Hacía un tiempo que las asperezas ya no se limaban con charlas. Últimamente no había nada que los sostuviera. Ni siquiera los recuerdos valían para amarrar el vacío que se creaba entre los dos.

Las caricias, que a veces se necesitaban tanto, estaban en falta. Los besos cotizaban altísimo en un mercado donde ninguno de los dos arriesgaba ni siquiera lo mínimo. Era el principio del fin. La teoría del caos tenía su inauguración. Y ellos dos eran la tesis perfecta para explicarlo.

Es que ya llevaban meses así. A él lo corrían sus obligaciones y se estaba abrumando. Soñador por fuerza mayor, se vio sometido a despertarse rápidamente frente un sistema donde no se valoraba todo lo que había logrado en los cortos años de su vida. Ella estaba entrando en la profesionalidad. Era -en su mente- apenas una niña, y sin pasar por la adolescencia siquiera, estaba convirtiéndose en una mujer. La realidad la había golpeado fuerte, y en vez de sucumbir frente a ella –tal vez como él le sucedió- decidió darle pelea.

Con el pasar del tiempo y ya sin darse cuenta, el departamento que habitaban era una zona de guerra. No había banderas blancas. No había treguas.
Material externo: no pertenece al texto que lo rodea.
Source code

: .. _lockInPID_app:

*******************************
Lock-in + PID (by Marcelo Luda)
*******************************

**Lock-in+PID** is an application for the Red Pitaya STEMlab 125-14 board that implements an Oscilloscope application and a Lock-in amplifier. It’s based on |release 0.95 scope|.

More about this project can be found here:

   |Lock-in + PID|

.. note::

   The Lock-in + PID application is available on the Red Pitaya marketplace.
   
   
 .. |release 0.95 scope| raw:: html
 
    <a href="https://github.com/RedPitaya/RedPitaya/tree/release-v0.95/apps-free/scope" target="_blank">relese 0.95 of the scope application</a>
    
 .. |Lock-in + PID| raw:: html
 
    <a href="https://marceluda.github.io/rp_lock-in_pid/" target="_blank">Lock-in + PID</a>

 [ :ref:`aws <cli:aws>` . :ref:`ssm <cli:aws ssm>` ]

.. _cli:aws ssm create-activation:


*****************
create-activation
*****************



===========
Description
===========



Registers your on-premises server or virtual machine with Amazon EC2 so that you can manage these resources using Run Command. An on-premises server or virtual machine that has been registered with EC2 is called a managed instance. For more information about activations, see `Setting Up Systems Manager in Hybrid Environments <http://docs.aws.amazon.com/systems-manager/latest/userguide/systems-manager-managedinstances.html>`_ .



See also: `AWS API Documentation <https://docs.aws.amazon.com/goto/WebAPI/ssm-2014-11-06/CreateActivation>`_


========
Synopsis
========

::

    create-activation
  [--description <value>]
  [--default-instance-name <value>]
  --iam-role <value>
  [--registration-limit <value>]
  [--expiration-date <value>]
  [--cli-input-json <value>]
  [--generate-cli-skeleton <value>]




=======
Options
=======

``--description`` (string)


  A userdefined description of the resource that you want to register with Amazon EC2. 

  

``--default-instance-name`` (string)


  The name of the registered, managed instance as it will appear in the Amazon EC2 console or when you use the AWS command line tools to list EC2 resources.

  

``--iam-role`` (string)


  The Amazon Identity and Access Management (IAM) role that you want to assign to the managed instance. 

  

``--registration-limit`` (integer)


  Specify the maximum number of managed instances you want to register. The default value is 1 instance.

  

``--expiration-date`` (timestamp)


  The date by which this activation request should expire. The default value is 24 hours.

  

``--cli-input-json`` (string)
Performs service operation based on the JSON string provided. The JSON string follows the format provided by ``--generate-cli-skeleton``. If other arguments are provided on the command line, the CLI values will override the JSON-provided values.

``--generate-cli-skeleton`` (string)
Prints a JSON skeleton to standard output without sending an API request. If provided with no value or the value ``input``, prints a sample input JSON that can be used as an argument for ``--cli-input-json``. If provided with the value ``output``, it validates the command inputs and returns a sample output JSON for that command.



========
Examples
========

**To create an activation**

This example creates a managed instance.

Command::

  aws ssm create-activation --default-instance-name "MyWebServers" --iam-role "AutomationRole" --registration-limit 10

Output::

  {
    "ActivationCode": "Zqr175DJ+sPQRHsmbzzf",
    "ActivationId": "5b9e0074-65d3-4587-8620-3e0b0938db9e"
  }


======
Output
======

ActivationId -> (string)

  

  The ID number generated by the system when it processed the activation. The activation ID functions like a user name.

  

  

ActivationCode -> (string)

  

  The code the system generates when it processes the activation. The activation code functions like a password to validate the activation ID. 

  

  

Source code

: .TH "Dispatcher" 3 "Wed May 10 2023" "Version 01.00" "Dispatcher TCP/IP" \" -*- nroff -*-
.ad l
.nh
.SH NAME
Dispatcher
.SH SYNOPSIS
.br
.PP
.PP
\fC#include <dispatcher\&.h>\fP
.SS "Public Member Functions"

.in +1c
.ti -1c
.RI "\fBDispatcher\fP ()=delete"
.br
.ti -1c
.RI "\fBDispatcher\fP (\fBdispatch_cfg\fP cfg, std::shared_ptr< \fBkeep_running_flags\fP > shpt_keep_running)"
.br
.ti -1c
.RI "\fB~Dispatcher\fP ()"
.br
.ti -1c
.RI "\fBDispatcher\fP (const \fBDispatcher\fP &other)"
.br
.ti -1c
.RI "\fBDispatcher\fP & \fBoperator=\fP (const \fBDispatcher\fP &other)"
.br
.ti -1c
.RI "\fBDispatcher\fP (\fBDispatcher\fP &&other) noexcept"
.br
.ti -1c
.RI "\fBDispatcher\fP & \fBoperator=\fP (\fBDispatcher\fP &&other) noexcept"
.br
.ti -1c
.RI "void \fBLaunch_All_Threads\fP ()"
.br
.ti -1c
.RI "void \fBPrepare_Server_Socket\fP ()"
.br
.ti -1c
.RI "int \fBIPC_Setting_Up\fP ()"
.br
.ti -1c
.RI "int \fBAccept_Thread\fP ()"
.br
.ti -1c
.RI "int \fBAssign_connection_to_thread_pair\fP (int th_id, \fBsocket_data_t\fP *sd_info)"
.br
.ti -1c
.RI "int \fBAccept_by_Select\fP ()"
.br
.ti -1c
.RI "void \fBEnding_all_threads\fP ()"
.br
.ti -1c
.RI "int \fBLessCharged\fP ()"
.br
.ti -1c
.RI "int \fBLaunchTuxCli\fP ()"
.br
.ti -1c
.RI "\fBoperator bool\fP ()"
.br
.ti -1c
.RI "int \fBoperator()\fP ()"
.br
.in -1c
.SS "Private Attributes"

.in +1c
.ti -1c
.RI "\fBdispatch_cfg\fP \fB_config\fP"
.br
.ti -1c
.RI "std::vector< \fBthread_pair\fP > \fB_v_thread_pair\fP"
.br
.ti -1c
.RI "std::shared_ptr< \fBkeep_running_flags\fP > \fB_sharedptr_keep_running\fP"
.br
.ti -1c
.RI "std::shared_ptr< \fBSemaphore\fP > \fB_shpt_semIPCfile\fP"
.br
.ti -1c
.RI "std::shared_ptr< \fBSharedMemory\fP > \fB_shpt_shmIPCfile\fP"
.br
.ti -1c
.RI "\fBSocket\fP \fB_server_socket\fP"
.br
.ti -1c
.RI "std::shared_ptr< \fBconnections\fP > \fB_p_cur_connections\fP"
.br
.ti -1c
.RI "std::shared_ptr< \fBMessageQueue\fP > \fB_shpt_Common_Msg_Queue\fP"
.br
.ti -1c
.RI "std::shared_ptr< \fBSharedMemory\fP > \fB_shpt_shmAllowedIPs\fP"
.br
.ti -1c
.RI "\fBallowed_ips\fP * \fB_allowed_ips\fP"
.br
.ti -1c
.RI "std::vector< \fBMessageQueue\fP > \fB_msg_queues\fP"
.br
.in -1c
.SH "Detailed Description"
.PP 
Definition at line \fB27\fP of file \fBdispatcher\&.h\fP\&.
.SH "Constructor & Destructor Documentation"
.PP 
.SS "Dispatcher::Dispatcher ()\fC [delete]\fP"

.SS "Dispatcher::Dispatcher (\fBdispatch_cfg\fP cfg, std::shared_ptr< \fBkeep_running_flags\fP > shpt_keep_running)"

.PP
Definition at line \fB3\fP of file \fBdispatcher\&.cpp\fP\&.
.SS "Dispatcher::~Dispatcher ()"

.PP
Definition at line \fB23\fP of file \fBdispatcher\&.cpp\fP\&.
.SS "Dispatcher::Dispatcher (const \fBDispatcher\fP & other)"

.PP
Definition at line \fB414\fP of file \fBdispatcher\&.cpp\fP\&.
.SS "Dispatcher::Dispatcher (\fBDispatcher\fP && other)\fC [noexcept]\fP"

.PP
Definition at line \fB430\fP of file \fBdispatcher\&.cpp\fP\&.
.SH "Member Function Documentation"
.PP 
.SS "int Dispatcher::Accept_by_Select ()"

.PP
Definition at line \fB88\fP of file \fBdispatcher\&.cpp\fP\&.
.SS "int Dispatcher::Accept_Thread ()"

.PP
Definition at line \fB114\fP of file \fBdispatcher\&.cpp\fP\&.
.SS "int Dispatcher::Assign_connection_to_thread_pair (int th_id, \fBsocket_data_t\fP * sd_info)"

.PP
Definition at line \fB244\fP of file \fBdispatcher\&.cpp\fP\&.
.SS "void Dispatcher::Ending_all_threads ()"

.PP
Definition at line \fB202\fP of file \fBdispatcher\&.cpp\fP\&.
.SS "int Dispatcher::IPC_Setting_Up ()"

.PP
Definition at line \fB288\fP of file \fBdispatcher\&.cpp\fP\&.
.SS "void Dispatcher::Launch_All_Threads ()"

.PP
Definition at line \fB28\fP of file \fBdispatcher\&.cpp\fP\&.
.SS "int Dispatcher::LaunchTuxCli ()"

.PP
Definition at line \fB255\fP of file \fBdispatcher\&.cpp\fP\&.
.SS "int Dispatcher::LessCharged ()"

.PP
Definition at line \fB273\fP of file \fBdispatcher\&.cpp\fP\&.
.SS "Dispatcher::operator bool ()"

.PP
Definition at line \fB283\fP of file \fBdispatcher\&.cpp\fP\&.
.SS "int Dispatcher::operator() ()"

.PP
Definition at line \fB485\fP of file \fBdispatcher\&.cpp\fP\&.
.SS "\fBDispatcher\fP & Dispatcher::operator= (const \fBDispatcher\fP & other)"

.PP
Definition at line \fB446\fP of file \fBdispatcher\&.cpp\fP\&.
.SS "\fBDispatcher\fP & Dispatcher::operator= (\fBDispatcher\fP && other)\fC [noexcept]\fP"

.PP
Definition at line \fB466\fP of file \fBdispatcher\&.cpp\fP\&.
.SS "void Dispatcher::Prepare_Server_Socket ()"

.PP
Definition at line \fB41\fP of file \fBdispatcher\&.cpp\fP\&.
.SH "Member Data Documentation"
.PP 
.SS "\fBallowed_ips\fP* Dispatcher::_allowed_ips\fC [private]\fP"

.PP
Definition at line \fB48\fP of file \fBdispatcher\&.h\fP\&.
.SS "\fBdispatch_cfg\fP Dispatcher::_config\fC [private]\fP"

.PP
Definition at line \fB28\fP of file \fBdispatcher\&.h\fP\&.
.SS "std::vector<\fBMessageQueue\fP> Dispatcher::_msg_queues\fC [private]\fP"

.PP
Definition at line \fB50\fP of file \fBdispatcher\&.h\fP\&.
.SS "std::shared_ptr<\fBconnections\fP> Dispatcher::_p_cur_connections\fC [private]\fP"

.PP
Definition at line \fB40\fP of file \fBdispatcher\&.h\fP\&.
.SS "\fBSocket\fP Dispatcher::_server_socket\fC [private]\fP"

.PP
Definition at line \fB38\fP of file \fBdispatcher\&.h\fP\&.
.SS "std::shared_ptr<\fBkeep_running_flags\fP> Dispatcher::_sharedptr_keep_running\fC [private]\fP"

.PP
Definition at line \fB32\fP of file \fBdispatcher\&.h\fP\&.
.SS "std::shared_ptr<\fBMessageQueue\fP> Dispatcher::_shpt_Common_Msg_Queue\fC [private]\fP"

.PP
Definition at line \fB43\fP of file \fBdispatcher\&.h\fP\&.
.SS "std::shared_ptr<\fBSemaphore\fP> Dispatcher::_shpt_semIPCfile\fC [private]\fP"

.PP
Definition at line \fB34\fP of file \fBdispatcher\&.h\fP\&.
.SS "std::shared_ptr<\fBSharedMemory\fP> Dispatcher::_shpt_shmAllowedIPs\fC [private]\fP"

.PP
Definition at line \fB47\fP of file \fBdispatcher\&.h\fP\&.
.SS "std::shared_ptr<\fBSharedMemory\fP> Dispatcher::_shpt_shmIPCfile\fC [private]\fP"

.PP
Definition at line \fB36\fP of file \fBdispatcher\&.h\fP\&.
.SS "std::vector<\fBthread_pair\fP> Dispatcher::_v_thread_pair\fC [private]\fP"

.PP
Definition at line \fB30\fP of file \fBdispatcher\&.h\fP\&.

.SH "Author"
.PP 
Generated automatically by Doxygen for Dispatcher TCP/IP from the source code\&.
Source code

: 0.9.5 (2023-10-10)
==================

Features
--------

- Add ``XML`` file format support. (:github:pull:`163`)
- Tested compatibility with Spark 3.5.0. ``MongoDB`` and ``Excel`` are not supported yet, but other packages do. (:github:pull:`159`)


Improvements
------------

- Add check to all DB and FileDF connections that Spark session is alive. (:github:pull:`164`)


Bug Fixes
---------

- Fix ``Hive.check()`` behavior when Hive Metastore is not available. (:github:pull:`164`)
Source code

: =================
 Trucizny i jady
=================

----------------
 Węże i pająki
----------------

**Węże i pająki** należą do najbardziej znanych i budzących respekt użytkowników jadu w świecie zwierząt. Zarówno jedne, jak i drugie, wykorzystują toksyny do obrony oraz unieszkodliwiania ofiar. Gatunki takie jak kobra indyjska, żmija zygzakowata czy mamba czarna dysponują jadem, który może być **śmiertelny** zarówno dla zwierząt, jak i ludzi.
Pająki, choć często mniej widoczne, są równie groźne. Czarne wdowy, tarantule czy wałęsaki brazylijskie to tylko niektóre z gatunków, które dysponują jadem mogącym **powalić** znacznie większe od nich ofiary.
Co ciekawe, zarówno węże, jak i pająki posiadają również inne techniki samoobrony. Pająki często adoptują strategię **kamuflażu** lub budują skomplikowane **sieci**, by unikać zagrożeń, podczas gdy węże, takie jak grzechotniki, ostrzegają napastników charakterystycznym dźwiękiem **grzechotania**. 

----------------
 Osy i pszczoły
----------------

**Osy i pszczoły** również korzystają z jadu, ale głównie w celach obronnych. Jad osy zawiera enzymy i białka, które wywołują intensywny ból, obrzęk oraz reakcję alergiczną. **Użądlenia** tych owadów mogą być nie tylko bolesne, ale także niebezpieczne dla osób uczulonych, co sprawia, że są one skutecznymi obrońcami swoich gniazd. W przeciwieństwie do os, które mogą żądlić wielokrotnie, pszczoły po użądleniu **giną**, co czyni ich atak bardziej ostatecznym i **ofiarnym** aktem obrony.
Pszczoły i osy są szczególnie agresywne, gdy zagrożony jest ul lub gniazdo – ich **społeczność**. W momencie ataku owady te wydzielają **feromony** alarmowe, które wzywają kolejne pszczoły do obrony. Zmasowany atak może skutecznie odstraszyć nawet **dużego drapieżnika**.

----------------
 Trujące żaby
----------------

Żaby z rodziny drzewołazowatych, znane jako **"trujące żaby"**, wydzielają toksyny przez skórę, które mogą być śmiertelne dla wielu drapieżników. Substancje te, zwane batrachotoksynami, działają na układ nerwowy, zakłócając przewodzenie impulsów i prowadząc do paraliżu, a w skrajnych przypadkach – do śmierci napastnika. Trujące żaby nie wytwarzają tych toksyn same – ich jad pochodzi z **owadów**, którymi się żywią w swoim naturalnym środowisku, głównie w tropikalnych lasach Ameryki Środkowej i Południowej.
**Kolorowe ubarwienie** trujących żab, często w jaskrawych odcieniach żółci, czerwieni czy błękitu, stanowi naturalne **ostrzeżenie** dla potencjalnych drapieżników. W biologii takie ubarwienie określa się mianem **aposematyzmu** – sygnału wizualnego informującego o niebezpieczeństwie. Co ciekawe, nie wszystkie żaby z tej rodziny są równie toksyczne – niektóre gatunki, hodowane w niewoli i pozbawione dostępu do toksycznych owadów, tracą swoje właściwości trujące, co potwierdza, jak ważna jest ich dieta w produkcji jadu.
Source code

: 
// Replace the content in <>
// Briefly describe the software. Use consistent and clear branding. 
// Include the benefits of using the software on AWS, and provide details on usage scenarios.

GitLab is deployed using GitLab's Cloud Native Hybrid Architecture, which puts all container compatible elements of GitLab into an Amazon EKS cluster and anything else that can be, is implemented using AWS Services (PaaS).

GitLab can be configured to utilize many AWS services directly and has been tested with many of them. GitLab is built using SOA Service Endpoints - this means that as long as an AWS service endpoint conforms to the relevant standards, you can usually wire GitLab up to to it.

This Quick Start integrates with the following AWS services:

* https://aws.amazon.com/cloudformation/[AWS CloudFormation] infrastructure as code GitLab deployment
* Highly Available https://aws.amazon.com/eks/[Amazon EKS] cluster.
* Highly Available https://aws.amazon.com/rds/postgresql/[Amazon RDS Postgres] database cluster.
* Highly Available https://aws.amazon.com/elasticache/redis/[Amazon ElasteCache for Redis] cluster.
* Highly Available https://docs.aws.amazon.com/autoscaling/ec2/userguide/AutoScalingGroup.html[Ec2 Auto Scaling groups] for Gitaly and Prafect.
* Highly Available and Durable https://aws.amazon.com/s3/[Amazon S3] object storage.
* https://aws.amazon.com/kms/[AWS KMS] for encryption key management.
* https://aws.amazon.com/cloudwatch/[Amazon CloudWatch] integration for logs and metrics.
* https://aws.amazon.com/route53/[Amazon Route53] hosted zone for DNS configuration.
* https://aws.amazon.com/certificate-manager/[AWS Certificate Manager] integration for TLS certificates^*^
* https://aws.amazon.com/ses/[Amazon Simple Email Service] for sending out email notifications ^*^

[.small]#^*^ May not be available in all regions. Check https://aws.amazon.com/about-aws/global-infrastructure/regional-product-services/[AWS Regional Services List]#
Había artillería pesada para herir adonde más les dolía: el amor que ambos sentían por el otro.

Fue un lunes. Siempre es un lunes. La situación era más complicada que de costumbre. Cruzaron frase de amor envenados. Él, poeta de poca prosa, atinó a resumirlo todo en una frase que ralló fuerte en el futuro:

– Quédate conmigo – dijo.

-Ojala solo existiéramos en mi mente. Lejos de los sentimientos. Lejos del mundo- respondió Ella.

Llevaban meses como perros y gatos. Llevaban meses que podrían haber aprovechado en perderse en las miradas mutuas, en los gestos compartidos. Llevaban meses que creían perdidos hasta que los recuperaron en un segundo. El segundo cuando se besaron. El segundo donde dejaron todo de lado y se perdonaron con la facilidad de una sonrisa.

Dejaron el departamento de un portazo, haciendo volar tras ellos las hojas desgastadas de problemas. Partieron juntos, despreocupándose de los ceños fruncidos, de los gestos de desaprobación. Partieron amarrados por ese cordón invisible que amarra a los amantes que se sobreponen a las adversidades. Se fueron dando un portazo. El portazo que marca el punto final de un párrafo concluido.

La historia, ahora, comienza con un nuevo capítulo.